The hiking trails found throughout the land are fantastic, so make sure to bring your outdoor gear. While on a day hike through Borrego Palm Canyon, you’ll spot the famous bighorn sheep. On full-moon nights, take a guided Hike to the Moon and indulge in the astounding astronomical wonders. After a day full of outdoor adventure, set up camp in the middle of the state park.
5. Joshua Tree National Park
Joshua Tree National Park is a confluence for two distinct desert ecosystems—the Mojave and Colorado. The iconic national park boasts approximately 429,690 acres of land packed with animals, Joshua trees, and other desert plant varieties. Originally recognized as a national monument in 1936, Joshua Tree Park’s historical significance and surreal geological features yield an unforgettable desert experience.
Attention, adrenaline junkies: The rock climbing opportunities here are fantastic, so you’ll want to add this activity to your national park bucket list. Head to Joshua Tree’s Stone Adventures for a unique climbing expedition with professional, certified guides. The company also hosts courses, trainings, and specialty trips, so get pumped and bring the crew to begin your adventure.

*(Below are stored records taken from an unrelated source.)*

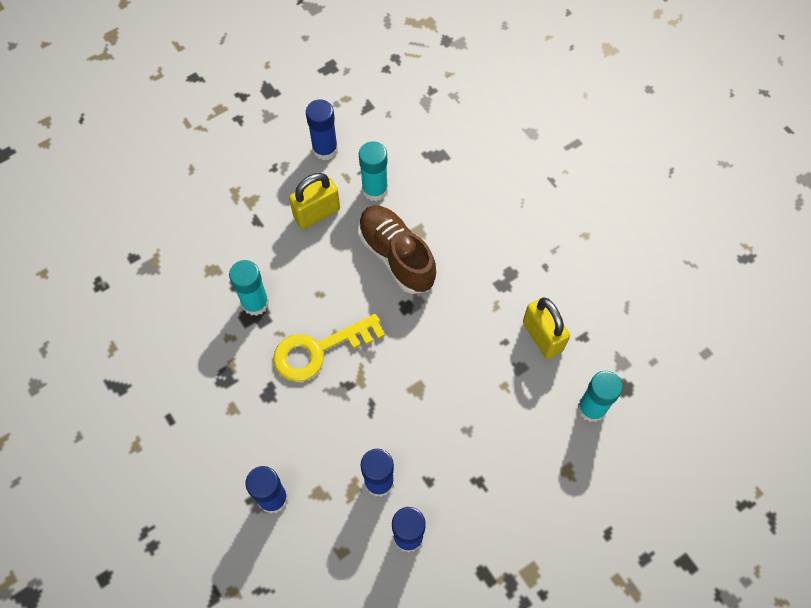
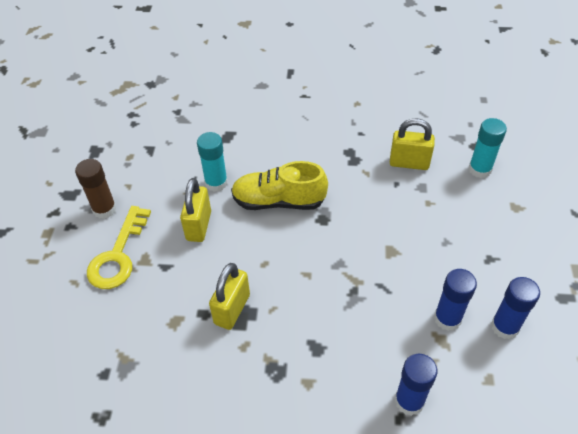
camera: 50 degrees left, 15 degrees down
turquoise glue stick [229,260,269,316] -> yellow padlock [209,263,250,330]
yellow key [273,314,385,382] -> yellow key moved to [87,206,151,289]
blue glue stick [306,99,338,160] -> none
brown shoe [358,206,436,294] -> yellow shoe [231,161,328,210]
none -> brown glue stick [75,159,117,219]

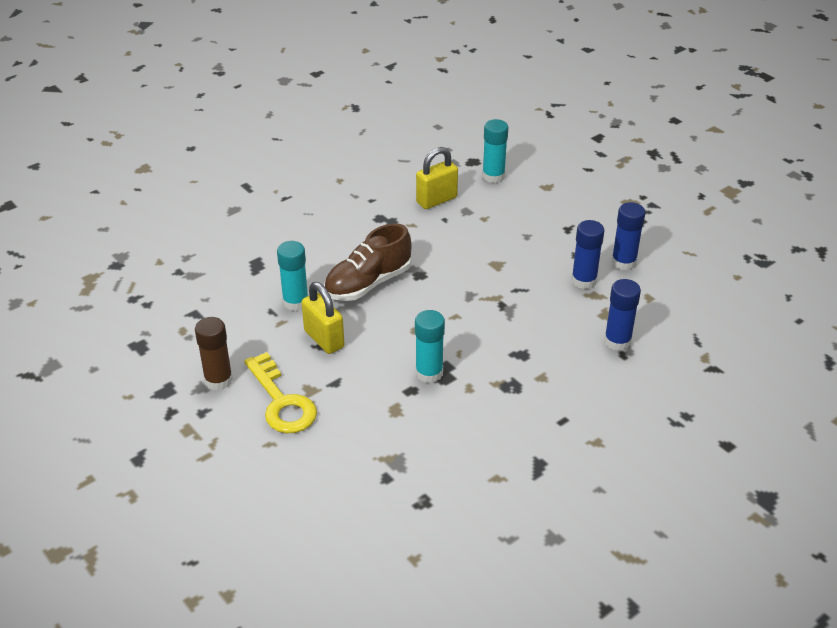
camera: 45 degrees left, 10 degrees down
yellow padlock [209,263,250,330] -> turquoise glue stick [415,310,445,383]
yellow shoe [231,161,328,210] -> brown shoe [324,223,411,301]

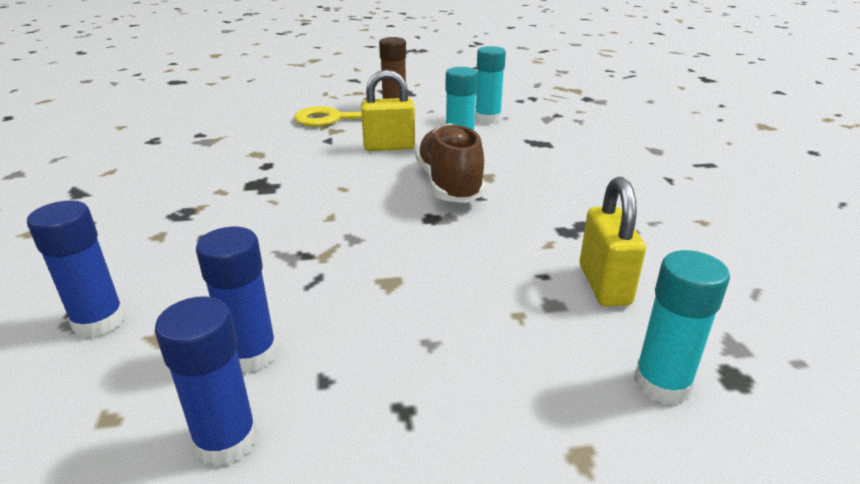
camera: 120 degrees right, 10 degrees down
turquoise glue stick [415,310,445,383] -> turquoise glue stick moved to [475,46,506,124]

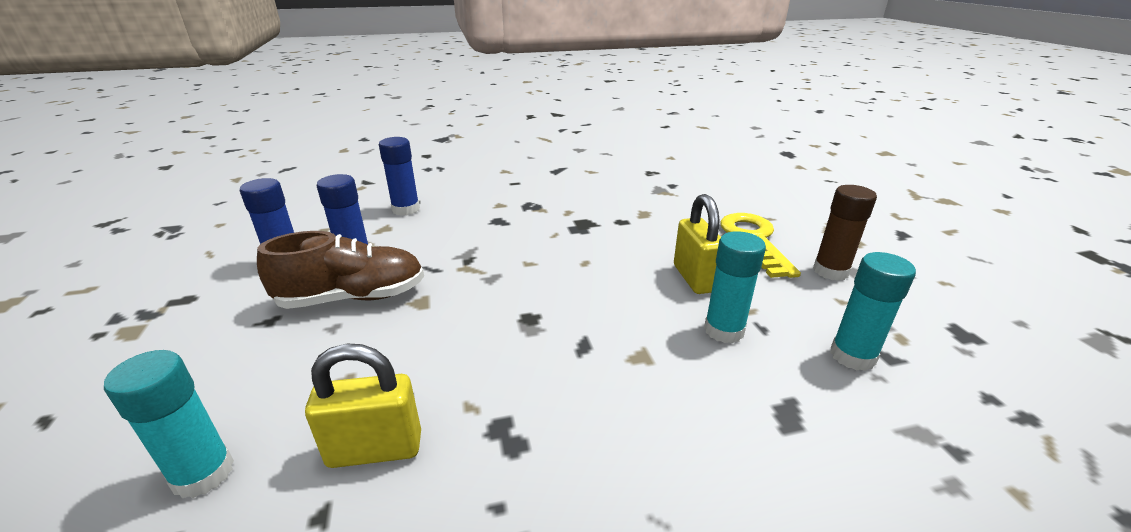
camera: 85 degrees right, 0 degrees up
brown shoe [416,123,486,203] -> brown shoe moved to [257,231,424,309]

For a more relaxed outing, book a guided tour with Joshua Tree Excursions. Ride around the park in a shuttle and learn about the area’s history and ecosystems. The tour stops at all the Joshua Tree classics—the Cholla Cactus Garden, Skull Rock, Arch Rock, Ohlsen Ranch (Cap Rock Nature Trail), and Keys View. We also recommend visiting the outdoor Noah Purifoy Desert Art Museum, which is a free-of-charge attraction dedicated to using art for social change. If you’re extending your stay at the park, check in to the Joshua Tree House for a remarkable escape.